Imagine walking down the street and finding yourself gazing at a gigantic, wrinkled face that seems to be holding up the elevated highway above you.
And then another, and another. The whole highway supported by the older people of your city.
That’s what you’d see if you were in Sao Paulo, Brazil right now.
Since 2008, artist-photographer Raquel Brust has been pasting her enormous images of regular people on the physical structures of Sao Paolo. She shoots black-and-white portraits, blows them up and uses the city’s streets as an exhibition space for her project, Giganto.
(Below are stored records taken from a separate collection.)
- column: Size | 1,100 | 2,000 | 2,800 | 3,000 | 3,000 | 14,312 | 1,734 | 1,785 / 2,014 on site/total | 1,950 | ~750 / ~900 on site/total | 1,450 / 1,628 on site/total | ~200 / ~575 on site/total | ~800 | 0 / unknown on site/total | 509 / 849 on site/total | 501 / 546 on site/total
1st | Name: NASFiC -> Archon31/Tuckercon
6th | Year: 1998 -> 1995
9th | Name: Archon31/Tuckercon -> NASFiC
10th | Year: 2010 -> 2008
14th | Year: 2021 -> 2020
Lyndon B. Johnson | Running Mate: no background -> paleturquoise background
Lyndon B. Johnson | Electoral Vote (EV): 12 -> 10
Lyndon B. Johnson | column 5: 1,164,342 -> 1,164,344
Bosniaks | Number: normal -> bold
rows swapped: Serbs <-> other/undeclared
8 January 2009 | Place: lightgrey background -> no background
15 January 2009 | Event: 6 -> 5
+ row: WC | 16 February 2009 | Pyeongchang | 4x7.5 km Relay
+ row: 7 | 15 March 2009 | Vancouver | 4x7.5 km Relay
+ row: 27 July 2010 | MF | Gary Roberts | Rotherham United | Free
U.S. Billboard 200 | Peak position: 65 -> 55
In her most recent work, many of the people Brust photographs are older residents; people whose aged faces, she says, contrast with the modern metropolis that she finds so anonymous. The portraits are an attempt to give it humanity. “People are seen as sculptures worked by time, and each stroke expresses what is most precious in their souls,” Brust writes on her website.
“In the era of the cult of beauty at any cost and the search for eternal youth,” she says, the project replaces the perfect models you see in advertising images with real people who exhibit their impermanence.
Older people can be faceless to the rest of the world; their enormous portraits alert passersby that “there is complexity in each person… that each one is unique and deserves attention.”
The process of transforming ordinary people into Gigantos is an intimate one – Brust says she gets to know her subjects and develops an appreciation of each individual’s identity. That, and being portrayed as a Giganto, has changed people’s self-perceptions; the person in the picture is able to see him or herself as unique.
Brust’s work is supported by the city of Sao Paolo and last month was included in the city’s International Festival of Photography and Visual Art.